Freedom of Expression

Press Release R71/11







Washington, D.C., July 20, 2011 The Office of the Special Rapporteur for Freedom of Expression of the Inter-American Commission on Human Rights (IACHR) expresses its concern regarding the sentence handed down in Perú against Hans Francisco Andrade Chavez, a journalist with the network America TV, for the crime of aggravated defamation.


According to the information received, a criminal judge of Chepén sentenced the journalist to two years in prison, payment of 4,000 New Soles as civil damages (around US$1,460) and a fine equivalent to 120 working day wages because he defamed a deputy manager of Public Services of Chepén. The decision ordered the journalist to issue a public retraction and apologize for two days via the same media outlet, at his own expense. The journalist and his lawyer announced that they will appeal the judgment. The case originated in March when the journalist interviewed a member of a local political party, who in several media outlets accused the deputy manager of threatening her with death. The plaintiff only sued the America TV journalist.
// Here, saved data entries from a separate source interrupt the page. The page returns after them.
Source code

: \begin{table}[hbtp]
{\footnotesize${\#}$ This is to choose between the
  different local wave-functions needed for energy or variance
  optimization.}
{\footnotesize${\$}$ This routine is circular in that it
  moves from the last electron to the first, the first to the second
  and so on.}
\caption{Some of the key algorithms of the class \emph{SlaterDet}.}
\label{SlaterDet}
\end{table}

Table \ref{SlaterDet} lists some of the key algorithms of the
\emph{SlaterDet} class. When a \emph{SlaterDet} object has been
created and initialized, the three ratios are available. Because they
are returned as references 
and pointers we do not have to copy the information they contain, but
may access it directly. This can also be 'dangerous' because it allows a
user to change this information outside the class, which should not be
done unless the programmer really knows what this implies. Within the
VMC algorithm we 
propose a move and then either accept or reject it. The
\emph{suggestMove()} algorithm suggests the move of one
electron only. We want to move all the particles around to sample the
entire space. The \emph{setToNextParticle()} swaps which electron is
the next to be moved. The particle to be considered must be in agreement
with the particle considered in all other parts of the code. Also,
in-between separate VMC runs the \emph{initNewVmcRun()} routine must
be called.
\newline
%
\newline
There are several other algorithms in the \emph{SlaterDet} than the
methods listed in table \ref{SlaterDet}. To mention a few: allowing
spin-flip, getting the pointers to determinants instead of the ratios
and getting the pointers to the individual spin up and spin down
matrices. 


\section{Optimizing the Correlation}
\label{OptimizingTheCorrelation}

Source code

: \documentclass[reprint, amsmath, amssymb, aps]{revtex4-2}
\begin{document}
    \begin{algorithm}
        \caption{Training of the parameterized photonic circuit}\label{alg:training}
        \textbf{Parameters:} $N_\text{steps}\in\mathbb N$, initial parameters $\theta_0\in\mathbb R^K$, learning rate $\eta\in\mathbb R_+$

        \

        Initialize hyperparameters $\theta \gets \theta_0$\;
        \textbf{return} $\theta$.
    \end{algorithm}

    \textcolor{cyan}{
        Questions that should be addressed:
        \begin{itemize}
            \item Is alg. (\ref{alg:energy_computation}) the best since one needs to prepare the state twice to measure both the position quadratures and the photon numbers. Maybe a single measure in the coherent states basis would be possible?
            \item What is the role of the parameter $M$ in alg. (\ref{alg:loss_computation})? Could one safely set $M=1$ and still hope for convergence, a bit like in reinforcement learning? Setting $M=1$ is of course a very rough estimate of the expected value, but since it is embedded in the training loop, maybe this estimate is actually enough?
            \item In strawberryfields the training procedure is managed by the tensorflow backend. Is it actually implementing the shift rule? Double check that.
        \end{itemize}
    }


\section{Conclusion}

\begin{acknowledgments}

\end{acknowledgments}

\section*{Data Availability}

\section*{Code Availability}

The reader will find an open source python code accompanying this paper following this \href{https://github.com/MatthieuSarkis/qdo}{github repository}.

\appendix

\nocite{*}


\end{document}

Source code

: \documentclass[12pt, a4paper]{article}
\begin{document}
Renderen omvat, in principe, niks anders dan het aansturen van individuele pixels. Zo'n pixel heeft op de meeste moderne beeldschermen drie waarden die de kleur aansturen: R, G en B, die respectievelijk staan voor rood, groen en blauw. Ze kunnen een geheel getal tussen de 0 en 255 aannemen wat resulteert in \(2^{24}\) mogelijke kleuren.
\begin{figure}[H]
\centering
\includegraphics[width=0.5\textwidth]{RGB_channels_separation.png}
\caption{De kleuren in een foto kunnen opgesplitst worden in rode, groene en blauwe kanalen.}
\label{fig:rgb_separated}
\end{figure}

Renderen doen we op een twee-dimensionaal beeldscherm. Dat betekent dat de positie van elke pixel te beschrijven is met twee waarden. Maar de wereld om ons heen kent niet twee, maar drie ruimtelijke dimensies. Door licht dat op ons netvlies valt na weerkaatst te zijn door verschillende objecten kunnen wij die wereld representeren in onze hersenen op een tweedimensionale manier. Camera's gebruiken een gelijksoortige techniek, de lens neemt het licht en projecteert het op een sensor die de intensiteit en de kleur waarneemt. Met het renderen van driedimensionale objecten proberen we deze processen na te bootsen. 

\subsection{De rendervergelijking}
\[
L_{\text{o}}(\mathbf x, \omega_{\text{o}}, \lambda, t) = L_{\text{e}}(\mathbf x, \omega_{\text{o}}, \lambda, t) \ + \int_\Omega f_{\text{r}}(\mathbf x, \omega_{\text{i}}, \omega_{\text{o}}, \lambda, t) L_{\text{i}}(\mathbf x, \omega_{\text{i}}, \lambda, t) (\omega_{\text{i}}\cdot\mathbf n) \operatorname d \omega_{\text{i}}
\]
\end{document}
The Office of the Special Rapporteur has expressed its concern over the application of the crime of defamation in Peru against individuals who have limited themselves to denouncing or expressing opinions critical of those who hold or have held public office. This issue is even more worrisome if the defendant is a journalist who interviews a person who is discussing a topic of public interest in the media.


The act of denouncing or expressing opinions against public servants or persons who have held public office is broadly protected under Article 13 of the American Convention on Human Rights. Expression cannot, under any circumstance, be qualified as an act of criminal defamation based solely on the fact that the public figure addressed feels offended. Individuals who hold or have held public office have a duty to withstand a higher degree of criticism and questioning, precisely because they voluntarily assume the administration of important public responsibilities.


Accordingly, principle ten of the Declaration of Principles on Freedom of Expression of the Inter-American Commission on Human Rights establishes that: "The protection of a person's reputation should only be guaranteed through civil sanctions in those cases in which the person offended is a public official, a public person or a private person who has voluntarily become involved in matters of public interest. In addition, in these cases, it must be proven that in disseminating the news, the social communicator had the specific intent to inflict harm, was fully aware that false news was disseminated, or acted with gross negligence in efforts to determine the truth or falsity of such news."


The Office of the Special Rapporteur calls upon the competent judicial authorities of Peru to consider the international standards on freedom of expression currently in effect when rendering their decision in the case of Hans Francisco Andrade Chávez.